At Mentoras Leadership Limited, we use a range of skill-sets and tools to analyse businesses from people, processes, and technology perspectives. I have led teams that use POLDAT, MOST, KANO analysis, Six Thinking Hats, and others to improve our clients’ business performance in Senegal, Nigeria and United Kingdom.

While every aspect of a business is essential, the need to start the business analysis from the people’s level of connection and engagement with the company cannot be over-emphasised. In my career as an employee, I was in a training programme when one of the participants made a profound statement. He said, ‘this organisation is wasting its time. Look, we are about sixty at this training, and I can count ten who are about to resign, twenty who are willing to leave and are actively searching for offers. Almost everyone is not thinking about their future with the company.’

My former colleague’s statement attests that the company in question has more of a team of actively disengaged staff than engaged staff. That experience shaped my decision to lead a team that starts every analysis and transformation engagement for our clients with the engagement level of the staff. No matter how strong the products or services and the brand are, the culture of any organisation will determine the success of any strategy. Thus, culture eats strategy for lunch or dinner if employee engagement is at a distance.

As a business analyst and leadership coach with outstanding track records of supporting business and people to be at their best, it is an effort in futility to aim at improving and sustaining your business without the loyalty and support of people who are the drivers of the business strategy. My statement is without remorse except for companies without a mission to exist in perpetuity.
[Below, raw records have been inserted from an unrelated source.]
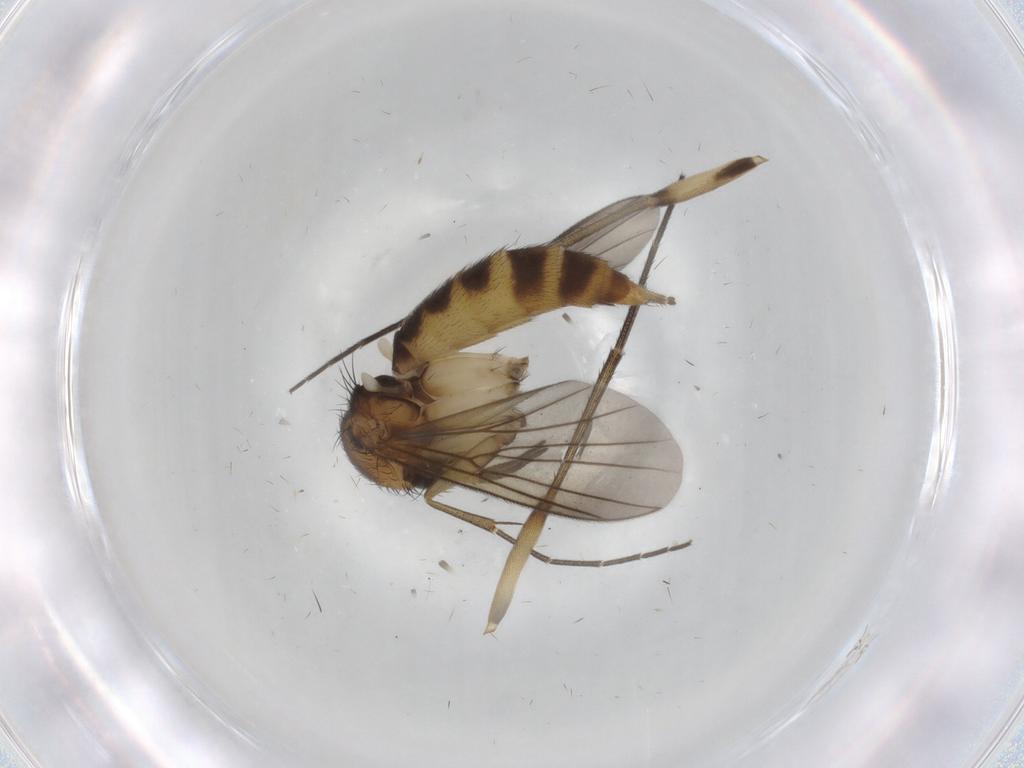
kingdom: Animalia
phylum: Arthropoda
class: Insecta
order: Diptera
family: Mycetophilidae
Therefore, there is one thing to do to get all you want for your business (growth, market share and profitability etc.), just as is in the Holy Book-seek first, the kingdom of God and all the other benefits shall be yours. The one thing to focus on before and after business analysis or the annual retreat is your people. Your people are the owners of your business sustainability. They will deliver beyond expectations if you dare to make them engaged with the business emotionally and intuitively.